PCP and phaco-DS were compared with a paper by Rekas et al. [69]. In this study, 29 eyes had PCP and 30 eyes had phaco-DS with a Healaflow implant for uncontrolled POAG. Mean IOP decreased from 19.0 ± 6.9 to 12.6 ± 2.7 mmHg and from 19.1 ± 5.8 to 14.3 ± 3.5 mmHg at 12 months in the PCP and phaco-DS group, respectively. No difference in IOP was found between the two groups (p = 0.107) at 12 months. Mean number of hypotensive medications was reduced from 2.64 ± 0.68 to 0.27 ± 0.67 in the PCP group and from 2.89 ± 0.94 to 0.55 ± 0.94 in the phaco-DS group. Again, no difference was found between the two groups (p = 0.304). PCP showed a higher incidence of postoperative hyphaema (58.6% of eyes) and one case (3.4%) of Descemet’s membrane detachment. Both the hyphaema and Descemet’s membrane detachment resolved spontaneously with no consequences. On average, 3.7 injections of 5FU per patient (range 1–10) were performed in the phaco-DS group, and 17 (56.6%) eyes had goniopuncture.

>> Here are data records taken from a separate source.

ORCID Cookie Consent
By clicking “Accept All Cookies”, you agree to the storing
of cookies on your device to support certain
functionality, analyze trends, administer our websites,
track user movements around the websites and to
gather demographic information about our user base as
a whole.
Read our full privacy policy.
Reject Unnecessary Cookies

In another study, the same group of authors reported on the results of a 24-month comparison between PCP and phaco-DS. In this study 37 eyes were randomized to receive PCP and 38 eyes to receive phaco-DS [70]. Quality of life (QoL) was evaluated by the means of the National Eye Institute Visual Function Questionnaire-25 items (NEI-VFQ-25). IOP decreased from 19.4 ± 5.8 mmHg preoperatively to 13.8 ± 3.3 mmHg at 24 months and from 19.7 ± 5.4 mmHg preoperatively to 15.1 ± 2.9 mmHg at 24 months in the PCP and phaco-DS group, respectively. Starting from 6 months after surgery, IOP was significantly lower in the PCP group, and the difference remained significant until the 24-month visit (p = 0.04). After surgery, the NEI VFQ-25 mean composite score for PCP patients was 78.04 ± 24.36 points and for phaco-DS patients was 74.29 ± 24.45 points (p = 0.136). At 24 months, 68% of PCP eyes and 43% of phaco-DS eyes did not require any glaucoma medication, although the difference in mean medication number between the two groups was not significant (0.5 ± 0.9 and 1.1 ± 1.2, p = 0.058). Hyphaema was observed in 17 PCP eyes (46%) and in all but one case resolved spontaneously. One case of peripheral Descemet’s membrane detachment was reported in the PCP group. In the phaco-DS group, 36 eyes (94.7%) received 5FU injections, 13 eyes (34%) suture-lysis and 9 eyes (24%) bleb needling. Nd:YAG-laser goniopuncture was performed in 14 (36.6%) phaco-DS eyes and in 8 (22%) PCP eyes.

Conclusions

CP is an effective and safe procedure to lower IOP in patients affected by OAG. Its advantages include no bleb formation, an easier follow-up and better safety profile compared with TRAB, which currently is the gold standard in glaucoma surgery. A target IOP around 15 mmHg is easily achievable with this procedure, with or without the use of topical medications, and the association with cataract extraction may further reduce IOP. For these reasons, CP is mainly indicated in OAG patients who do not require a particularly low-target IOP regardless of the preoperative IOP values or in patients with significant risk factors for intra- or postoperative complications from TRAB. Disadvantages of this technique are extensive conjunctival and scleral manipulations that strongly limit the possibility of performing a subsequent TRAB, the long learning curve, the need for specific and expensive instrumentation and the unfeasibility in some patients due to anatomical limitations, angle closure or secondary glaucomas.